_EXTRACT_:
Why you shouldn’t practice bankruptcy law (a post for attorneys)

In full disclosure, as I’m about to tell you why you shouldn’t dabble in Bankruptcy Court, I do handle bankruptcy cases, but I don’t dabble in it, it makes up a large part of my practice and has for the last seventeen years. This is not going to be a technical article about how to file in bankruptcy court; this is going to be a tale of caution.

If you have very wandered into Judge Joan Lloyd’s courtroom, on a fairly regular basis, you will hear her explain, in no uncertain terms, why it is a bad idea for a non-bankruptcy practitioner to be in that type of Court. She will tell you (I have her permission to paraphrase her here), that you can just look at the administrative manual for the bankruptcy court and see that it is a very complicated and technical area of law.
Most practitioners can have a friend or a relative call us and ask us to do a bankruptcy for them. At first glance, it may not look that difficult, so you think “Why not? It can’t be that difficult to just fill out some forms”.

Now, we are going to look at Chapter 7 petitions (as Chapter 13 cases are more complicated).
Let’s pretend that someone, let’s say Dan, has decided to try to file bankruptcy petitions, either as a favor for a current client, or because he has decided to expand his practice areas. First, he finds out that he has to buy the bankruptcy software, which runs anywhere from $495 (for a company I have never heard of) to $2395. All of that software has to be updated fairly regularly and he will have to pay for the also. The reason for this software, besides making his life easier, is that the bankruptcy petition has to be filed electronically, which means if he hasn’t gotten a login and password from whatever bankruptcy court he is going to be filing in, he will need to. This is in addition to the login and password he would have for being able to file in the Federal Court he is already admitted to.
We will come back to the filing. Dan either finds the forms he needs online or from the software provider and has his first bankruptcy client come in to meet with him. As he doesn’t know that since the bankruptcy law changed in 2008, there are specific disclosures he has to provide to his client regarding bankruptcy, which they have to sign for and he has to keep on file long after the case is closed. When the client is filling out the forms and asks questions about what they can and can’t keep, Dan doesn’t know and is just relying on the software to fill it out for him. He doesn’t even know if he should be using the federal or state exemptions, so he decides to file using the Kentucky exemptions. (In Kentucky, we use the federal exemptions as they allow you to keep more items; in Indiana they use the state exemptions.) Dan doesn’t know when the client is writing down the value of their property if they are to use the resale value, or the replacement value (as that changed in 2008) and doesn’t know what can be exempt and again relies on the software to help him.

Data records

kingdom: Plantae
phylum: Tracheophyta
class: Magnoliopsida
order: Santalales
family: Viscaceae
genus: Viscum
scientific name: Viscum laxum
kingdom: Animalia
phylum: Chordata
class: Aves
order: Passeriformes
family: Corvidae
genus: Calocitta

_WHAT TO DO_: Reproduce the passage of the post on bankruptcy law between "In full disclosure, as" and "tale of caution.", inclusive, word for word. These rows have no connection to the post on bankruptcy law.

_FULL SOLUTION_:
In full disclosure, as I’m about to tell you why you shouldn’t dabble in Bankruptcy Court, I do handle bankruptcy cases, but I don’t dabble in it, it makes up a large part of my practice and has for the last seventeen years. This is not going to be a technical article about how to file in bankruptcy court; this is going to be a tale of caution.